Farms and farms challenge the constitutionality of the Farm Access Act

DENVER – Today, June 21, Colorado ranchers and ranchers are suing in US District Court to challenge newly adopted legislation requiring agricultural employers to open their private property to trespassing by so-called “primary service providers.”

The following data may be attributed to the Colorado Board of Rural Employers:

“As ranchers and ranchers owners, we have a duty to protect our team members and families, as well as those who visit our farms and ranches, from harm. The new Farm Access Act makes this job much more difficult by requiring us to allow almost anyone onto our property at almost any time.”



“It is our duty to protect the food we grow and harvest from contamination. Many of our farming and ranching operations must meet strict government and industry standards that are inconsistent with people roaming our property, ultimately endangering our customers.”

“Across the state, our farms and ranches use heavy equipment that can be dangerous for those without agricultural work experience.”



“Many of us raise livestock and other livestock that can quickly inflict severe injuries on, or surprise, those who wander into our barns or pastures.”

“Senate Requirement No. 21-087 that we open our private farm and farm property to anyone identified as a ‘service provider’ at any time we operate, without upcoming notice, without any guarantee that they will follow our safety and security rules, and without treatment If they don’t, it puts us in a position that no other class of employers in Colorado face.”

Adopted by the General Assembly in 2021, Senate Act 87 requires agricultural employers to allow so-called “primary service providers” access anywhere on their private farm or farm property, without notice, whenever they wish to contact an existing employee On broken or otherwise does not work.
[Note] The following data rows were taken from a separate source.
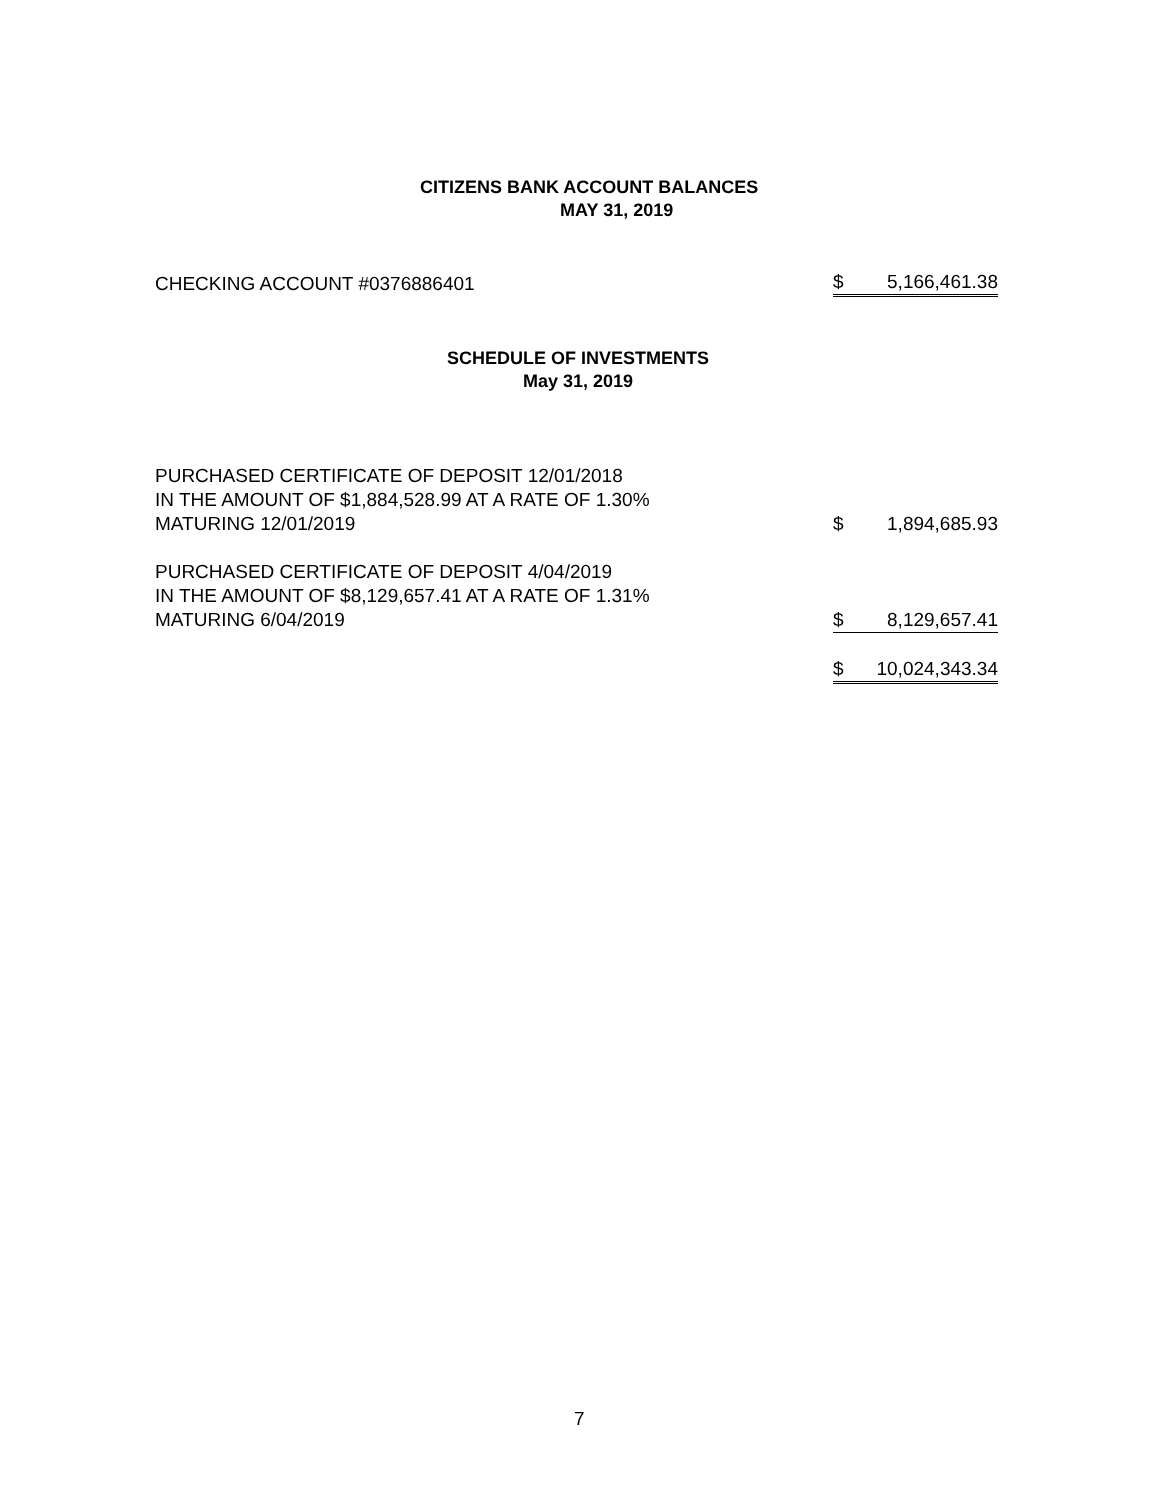CITIZENS BANK ACCOUNT BALANCES
MAY 31, 2019
| CHECKING ACCOUNT #0376886401 | $ | 5,166,461.38 |
SCHEDULE OF INVESTMENTS
May 31, 2019
| PURCHASED CERTIFICATE OF DEPOSIT 12/01/2018 IN THE AMOUNT OF $1,884,528.99 AT A RATE OF 1.30% MATURING 12/01/2019 | $ | 1,894,685.93 |
| PURCHASED CERTIFICATE OF DEPOSIT 4/04/2019 IN THE AMOUNT OF $8,129,657.41 AT A RATE OF 1.31% MATURING 6/04/2019 | $ | 8,129,657.41 |
| | $ | 10,024,343.34 |
7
In doing so, this law is in direct conflict with the 2021 US Supreme Court decision in Cedar Point Nursery v. Hassid, in which the court decisively ruled that California regulation allows a limited number of union organizers access to specific locations on farms and other farm property. , in limited times, and only with advance notice, was the unconstitutional appropriation of private property.

Since Senate Pell 87 Farm Access Act places virtually no restrictions on the unrestricted access it provides to major providers of Colorado farms and farms, we are confident that the district court will also decide that it is unconstitutional and unenforceable.